(Beginning of Text block)
At Fleming Family & Partners, Matthew Fleming, the fifth-generation of the Fleming family, told the Chinese businessmen the story of his family. Matthew Fleming is now a director of FF&P Private Equity, FF&P Wealth Planning and works across the group developing business and relationships.

Ling says the tenacity of the Flemings and their ability to reinvent the business is impressive. In 1873, Robert Fleming, a Dundee merchant, started a bank after spotting an opportunity to invest in the nascent railways of the United States. In the 1970s the family, advised by a veteran financier, decided to sell the bank to Chase Manhattan for 4.9 billion pounds ($7.7 billion), at what proved to be the top of the market.

It was a controversial decision, Ling says, but "the Fleming family's most important requirements for every generation are the strong interest and sense of family business, sense of historical mission, sense of honor of the family".

"They have formed a well-developed family inheritance mechanism," Ling says.

British family firms have perfected methods for selecting successors and succession teams and benefit from modern business management, he says, all of these promoting continuation of family businesses and the development and innovation of technology.

When it comes to Chinese young rich second-generation entrepreneurs, Ling says: "We should remember that honor and responsibility are very important."

"Honor is created and built up by our fathers' generation of entrepreneurs by overcoming difficulties. Responsibility will help us carry forward the spirit of entrepreneurship and further develop business."

Opportunities can sometimes open by switching from one industry to another, even if pitfalls lie in store, he says. "In a well-developed market, such as Britain, we saw that family businesses are enduring entities that score great successes."

Pedro Nueno, president of the China Europe International Business School, told a forum in June: "The current primary goals for these second-generation family enterprises are business transformation and upgrades, sustainability, accumulation, preservation and the inheritance of family wealth."

The Hurun Wealth Report 2013 says the number of Chinese millionaires - those with a personal wealth of 10 million yuan ($1.63 million) or more - has increased to 1.05 million this year, 30,000 more than a year earlier.

The number of the super-rich, those with personal assets worth more than 100 million yuan, has risen by 1,000 to 64,500.
(End of Text block)
(Beginning of Raw data)
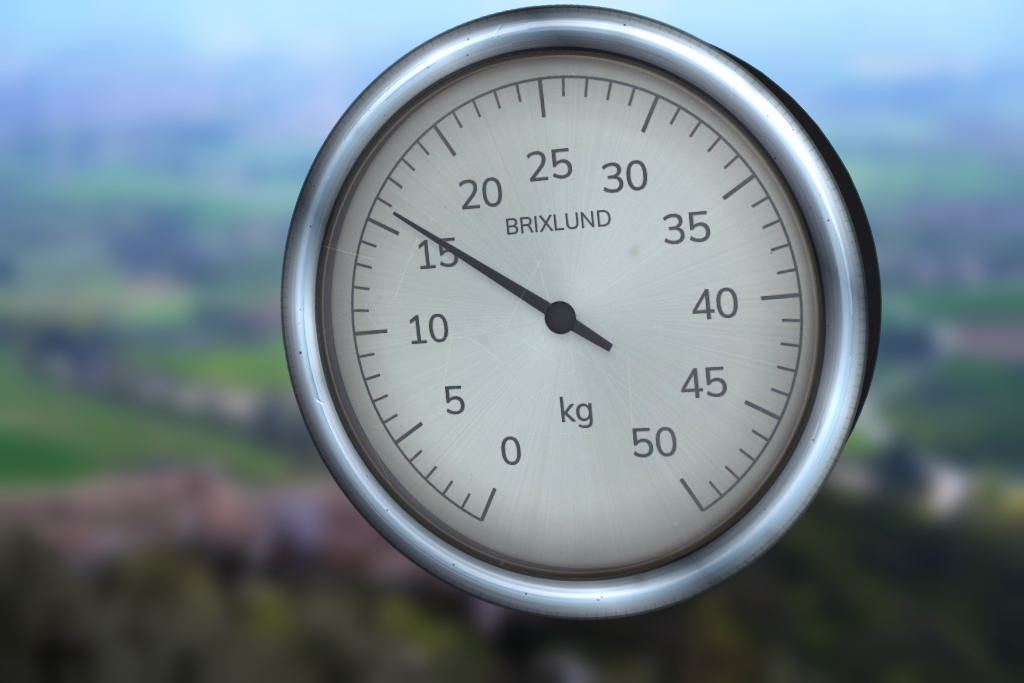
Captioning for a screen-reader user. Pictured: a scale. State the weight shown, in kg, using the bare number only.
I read 16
(End of Raw data)
Directions:
[1] Using the Fleming family article, decide whether each statement agrees with it: (a) Robert Fleming started a bank in 1873 after seeing a chance to invest in the early railways of the United States. (b) Matthew Fleming belongs to the fourth generation of the Fleming family. (c) China's super-rich grew by 1,000 to 64,500. Answer yes or no for each and quote the words that settle it.
[2] According to the Fleming family article, what does Ling say keeps British family businesses going? Answer in one to three sentences.

Solved tasks:
[1]
(a) Yes: "In 1873, Robert Fleming, a Dundee merchant, started a bank after spotting an opportunity to invest in the nascent railways of the United States."
(b) No: "Matthew Fleming, the fifth-generation of the Fleming family"
(c) Yes: "The number of the super-rich, those with personal assets worth more than 100 million yuan, has risen by 1,000 to 64,500."

[2] Ling says British family firms have perfected methods for selecting successors and succession teams and also benefit from modern business management. All of this promotes the continuation of family businesses and the development and innovation of technology.